Comme en 2000 contre la Slovénie
La seule fois où elle avait été menée, l´équipe de Raymond Domenech avait réussi à égaliser contre la Suède (1-1, février 2005). Depuis la Croatie à l´Euro 2004, personne n´avait battu Barthez deux fois dans le même match (2-2). La chaleur, la pluie, et surtout le manque de mobilité et de cohésion de l´équipe de France rendaient alors théorique la perspective d´une soirée réussie. La sortie précoce d´Abidal (12e), touché à la cheville gauche, avait fini par conforter les adversaires du match dans leurs certitudes. A part une frappe d´Anelka sur le poteau (34e), tout montrait que les Blancs d´un soir n´y étaient pas du tout. A la mi-temps, Raymond Domenech était en territoire conquis pour rappeler à ses hommes qu´ils jouaient en partie leur place pour la Coupe du monde et qu´il ne restait plus que cinq mi-temps avant le mois de juin pour préparer cet objectif. Le message a été entendu.
Le changement s´est opéré progressivement après le repos. Il s´est d´abord résumé en une implication sans commune mesure dans les duels, la spontanéité et l´organisation. Bien en jambes malgré un début de match à contresens - mais qui ne l´était pas ? - Anelka réduisait la marque à la reprise d´un centre en retrait de Henry à l´extrême limite du hors jeu (les images le montrent même en faute passive en départ de l´action) (1-2, 49e), son septième en bleu, le premier depuis... quatre saisons et demi. Après ce déclic, les Bleus, bientôt rejoints par du sang neuf (Govou, Rothen, Cissé), ont pesé de façon de plus en plus insupportable sur le Costa Rica. Djibril Cissé apportait sa contribution au débat sur les meilleures solutions de rechange derrière Henry - Trezeguet. Il marquait d´une frappe enroulée dans le petit filet (80e, 2-2), son sixième but en une saison et demie. Puis survint l´instant de grâce, une talonnade de Henry dans le but de Porras, accessoirement son trente-et-unième but en équipe de France, à égalité avec David Trezeguet. Un miracle, comme l´intéressé l´avouera lui-même, mais un miracle qui sauve presque à lui seul la soirée.

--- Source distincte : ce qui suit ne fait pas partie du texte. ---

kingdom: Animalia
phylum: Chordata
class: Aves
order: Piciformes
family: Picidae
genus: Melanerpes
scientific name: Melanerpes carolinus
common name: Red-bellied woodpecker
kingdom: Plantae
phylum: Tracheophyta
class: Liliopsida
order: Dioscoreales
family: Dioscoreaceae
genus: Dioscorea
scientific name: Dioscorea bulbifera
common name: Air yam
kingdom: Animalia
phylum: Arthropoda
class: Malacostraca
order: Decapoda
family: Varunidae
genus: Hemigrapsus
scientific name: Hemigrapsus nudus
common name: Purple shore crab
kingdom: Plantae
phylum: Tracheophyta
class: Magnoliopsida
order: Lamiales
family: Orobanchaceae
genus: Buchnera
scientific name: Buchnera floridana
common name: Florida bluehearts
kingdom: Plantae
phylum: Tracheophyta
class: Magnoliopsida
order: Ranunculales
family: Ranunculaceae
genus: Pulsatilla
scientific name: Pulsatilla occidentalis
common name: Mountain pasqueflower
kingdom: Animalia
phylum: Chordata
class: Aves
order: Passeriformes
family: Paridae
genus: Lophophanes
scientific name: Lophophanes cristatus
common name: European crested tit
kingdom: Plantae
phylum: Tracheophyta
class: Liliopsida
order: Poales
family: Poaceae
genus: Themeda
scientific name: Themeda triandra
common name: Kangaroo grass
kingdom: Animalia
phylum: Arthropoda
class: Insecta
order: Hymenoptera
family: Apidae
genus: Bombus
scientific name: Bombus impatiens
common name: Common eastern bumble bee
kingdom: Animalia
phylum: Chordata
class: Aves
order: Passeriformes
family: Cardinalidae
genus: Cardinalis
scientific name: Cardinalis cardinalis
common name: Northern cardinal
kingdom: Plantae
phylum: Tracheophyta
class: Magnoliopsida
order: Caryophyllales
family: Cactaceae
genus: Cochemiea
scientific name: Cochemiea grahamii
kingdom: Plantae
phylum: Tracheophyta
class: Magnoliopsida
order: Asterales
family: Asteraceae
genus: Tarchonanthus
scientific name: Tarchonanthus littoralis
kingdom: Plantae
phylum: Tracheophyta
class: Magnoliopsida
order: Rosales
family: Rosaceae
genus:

Être mené 2-0 et gagner 3-2 en amical n´est pas quelque chose de honteux. Le précédent le plus récent remonte à la campagne de préparation de l´Euro 2000, quand la France avait battu la Slovénie au Stade de France avant d´être sacrée championne d´Europe. Elle confirme que l´équipe de France s´est forgée, dans la difficulté, un caractère bien trempé. C´est, depuis de longs mois, sa principale ressource. Il en faudra d´autres, sur le plan technique, pour mettre au pas ses rivaux potentiels sur la route de la Coupe du monde 2006, et il ne reste plus que deux matches pour leur donner forme. L´Allemagne, finaliste en 2002, vient en visite samedi au Stade de France. Il y a pire affiche pour entamer une montée en puissance.